*Exercise objective*.
Quote the listing from the line with "French Press" to the line with "Commissioners Office is A85", including both of those lines, and leave the pictures out.

** Opening Exercise inputs block **

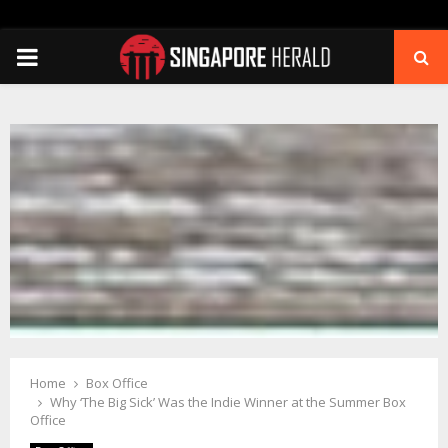
PRIMARY
MENU
Home
Box Office
Why ‘The Big Sick’ Was the Indie Winner at the Summer Box
Office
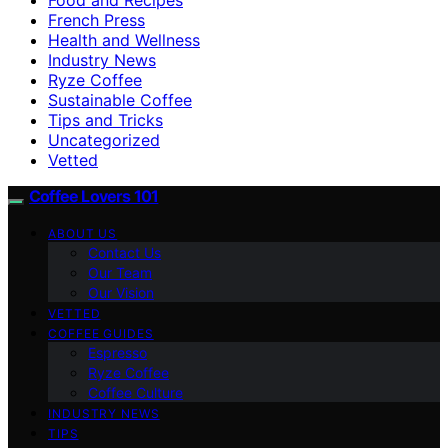
French Press
Health and Wellness
Industry News
Ryze Coffee
Sustainable Coffee
Tips and Tricks
Uncategorized
Vetted
Coffee Lovers 101
ABOUT US
Contact Us
Our Team
Our Vision
VETTED
COFFEE GUIDES
Espresso
Ryze Coffee
Coffee Culture
INDUSTRY NEWS
TIPS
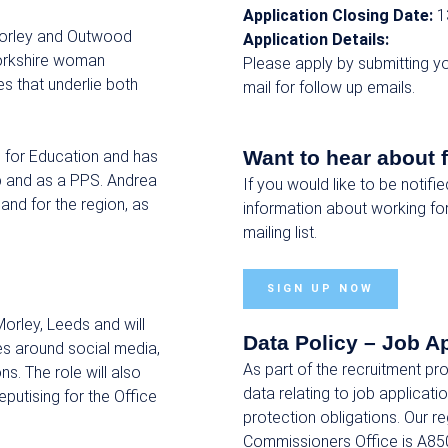
Application Closing Date:
1
Morley and Outwood
Application Details:
 Yorkshire woman
Please apply by submitting yo
s that underlie both
mail for follow up emails.
Want to hear about 
e for Education and has
p and as a PPS. Andrea
If you would like to be notifi
and for the region, as
information about working fo
mailing list.
SIGN UP NOW
Morley, Leeds and will
Data Policy – Job A
es around social media,
As part of the recruitment p
. The role will also
data relating to job applicat
putising for the Office
protection obligations. Our r
Commissioners Office is A85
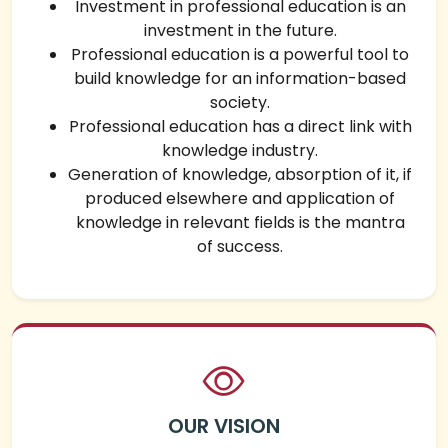
Investment in professional education is an
investment in the future.
Professional education is a powerful tool to
build knowledge for an information-based
society.
Professional education has a direct link with
knowledge industry.
Generation of knowledge, absorption of it, if
produced elsewhere and application of
knowledge in relevant fields is the mantra
of success.
OUR VISION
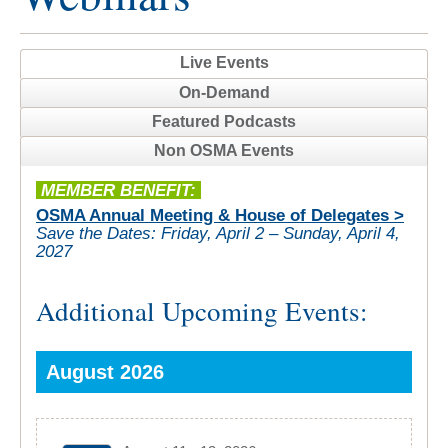
Live Events
On-Demand
Featured Podcasts
Non OSMA Events
MEMBER BENEFIT:
OSMA Annual Meeting & House of Delegates >
Save the Dates:
Friday, April 2 – Sunday, April 4,
2027
Additional Upcoming Events:
August 2026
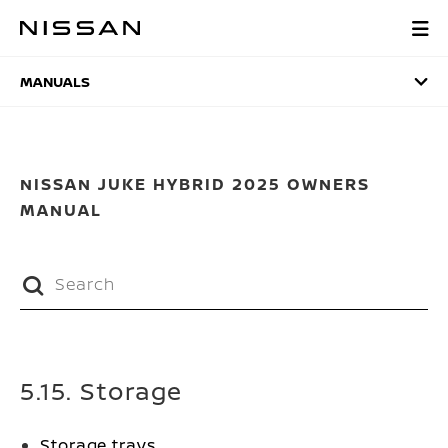
Skip
to
MANUALS
main
content
MANUALS
NISSAN JUKE HYBRID 2025 OWNERS
MANUAL
5.15. Storage
Storage trays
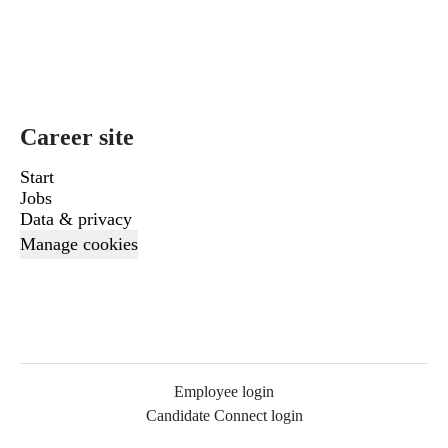
Career site
Start
Jobs
Data & privacy
Manage cookies
Employee login
Candidate Connect login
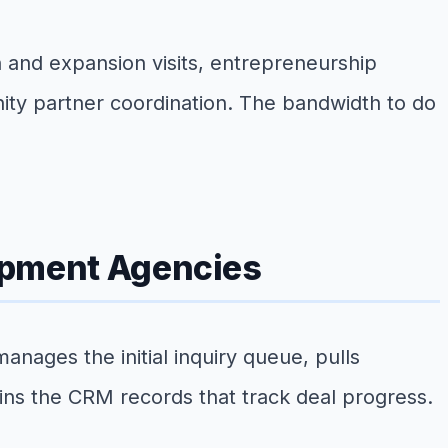
n and expansion visits, entrepreneurship
ity partner coordination. The bandwidth to do
lopment Agencies
nages the initial inquiry queue, pulls
tains the CRM records that track deal progress.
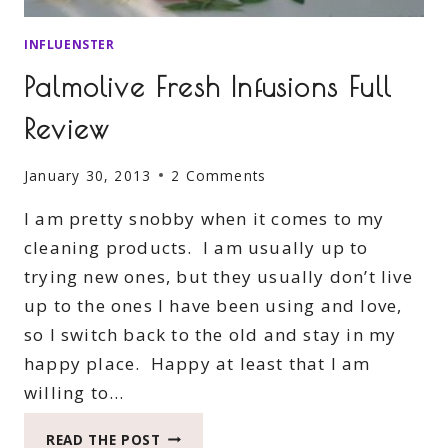
INFLUENSTER
Palmolive Fresh Infusions Full
Review
January 30, 2013
2 Comments
I am pretty snobby when it comes to my
cleaning products. I am usually up to
trying new ones, but they usually don’t live
up to the ones I have been using and love,
so I switch back to the old and stay in my
happy place. Happy at least that I am
willing to…
PALMOLIVE
READ THE POST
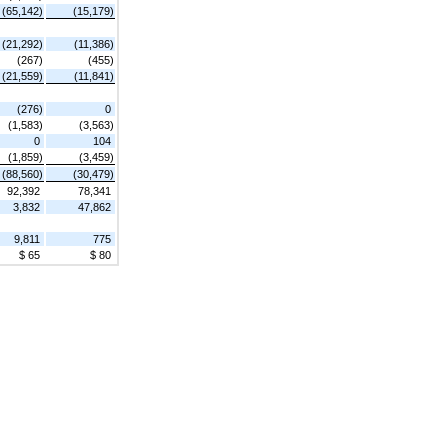
(65,142)
(15,179)
(21,292)
(11,386)
(267)
(455)
(21,559)
(11,841)
(276)
0
(1,583)
(3,563)
0
104
(1,859)
(3,459)
(88,560)
(30,479)
92,392
78,341
3,832
47,862
9,811
775
$ 65
$ 80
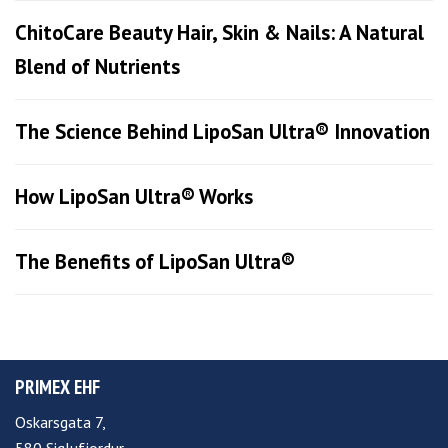
ChitoCare Beauty Hair, Skin & Nails: A Natural
Blend of Nutrients
The Science Behind LipoSan Ultra® Innovation
How LipoSan Ultra® Works
The Benefits of LipoSan Ultra®
PRIMEX EHF
Oskarsgata 7,
580 Siglufjordur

** Closing Exercise inputs block **

*Solution to the problem*.
French Press
Health and Wellness
Industry News
Ryze Coffee
Sustainable Coffee
Tips and Tricks
Uncategorized
Vetted
Coffee Lovers 101
ABOUT US
Contact Us
Our Team
Our Vision
VETTED
COFFEE GUIDES
Espresso
Ryze Coffee
Coffee Culture
INDUSTRY NEWS
TIPS
Application Closing Date:
1
Morley and Outwood
Application Details:
 Yorkshire woman
Please apply by submitting yo
s that underlie both
mail for follow up emails.
Want to hear about 
e for Education and has
p and as a PPS. Andrea
If you would like to be notifi
and for the region, as
information about working fo
mailing list.
SIGN UP NOW
Morley, Leeds and will
Data Policy – Job A
es around social media,
As part of the recruitment p
. The role will also
data relating to job applicat
putising for the Office
protection obligations. Our r
Commissioners Office is A85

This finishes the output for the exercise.